En Afghanistan : une élection, deux présidents
Marine Henriot, avec agences - Cité du Vatican
Immédiatement après l’annonce des résultats, Abdullah Abdullah a annoncé qu’il formerait son propre gouvernement. «Notre équipe, en se fondant sur des votes biométriques propres, a gagné (...).
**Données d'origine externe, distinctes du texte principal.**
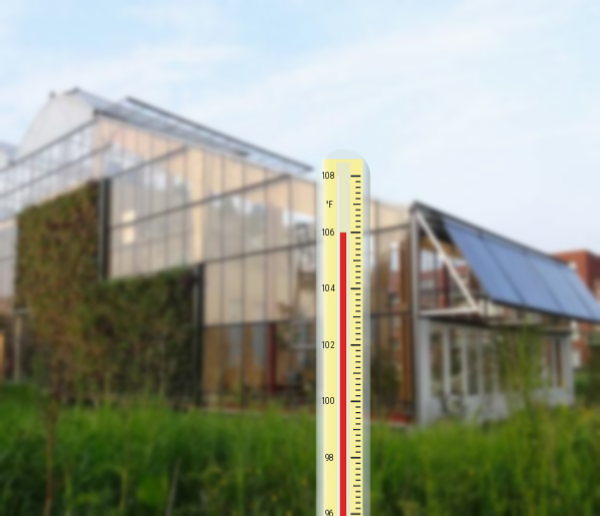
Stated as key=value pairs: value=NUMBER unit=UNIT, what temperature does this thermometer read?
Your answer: value=106 unit=°F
Les fraudeurs sont la honte de l'histoire et nous annonçons notre gouvernement de rassemblement», a affirmé le chef de l’exécutif.
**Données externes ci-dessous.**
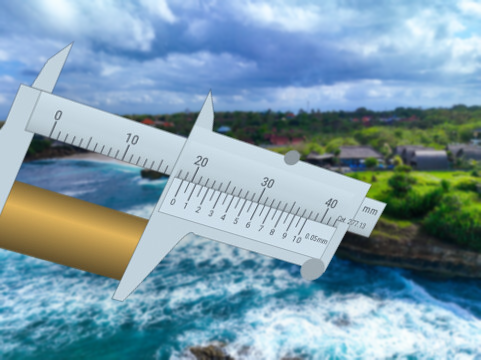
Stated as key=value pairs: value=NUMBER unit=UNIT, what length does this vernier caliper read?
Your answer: value=18.8 unit=mm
De son côté, Ashraf Ghani s’est réjoui de «l’expression de la volonté du peuple afghan»; il est apparu triomphant, la tête ceinte d'un turban blanc, dans un discours devant la presse.
Deux vainqueurs pour une présidentielle entachée d’irrégularités : 16 500 plaintes ont été déposées, et plus d’un million de vote sur 2,7 millions exprimés ont été écartés, jugés irréguliers.
Cette crise politique à un air déjà vu pour les Afghans : c’est le même scénario qu'en 2014, Abdullah Abdullah avait refusé sa défaite contre Ashraf Ghani. Après trois mois de crise, les deux hommes étaient parvenus à un accord pour se partager le pouvoir et Abdullah Abdullah avait hérité du poste de chef du gouvernement, créé pour l’occasion.
Fragiliser le processus de paix
Cette crise au sommet de l’Etat risque de fragiliser le processus de paix, déjà très difficile, avec les Talibans. Ceux-ci négocient pour l’instant directement avec Washington pour faire taire les violences dans le pays, contre le retrait des soldats américains. Sitôt l'annonce faite, les Talibans ont annoncé rejeter les résultats, arguant d'une élection faite, selon eux, «sous occupation» et «contre le processus de paix».
Si le gouvernement de Kaboul a jusqu'ici été écarté de la table des négociations, il doit participer aux discussions intra-afghanes avec les rebelles, censées s'ouvrir après la signature d'un accord entre Américains et talibans. Une telle signature pourrait se faire le 29 février, selon un haut responsable afghan.
Ashraf Ghani, qui devra probablement se retrouver face aux Talibans si de futures discussions intra-afghanes venaient à se tenir, a toutefois déclaré que les «bras» de son gouvernement étaient «ouverts à tout le peuple d'Afghanistan», donc y compris aux insurgés. «Nous voulons que les Talibans participent aux élections», a-t-il encore ajouté. Cependant, un exécutif afghan faible et divisé ne pourra qu’être un frein aux négociations.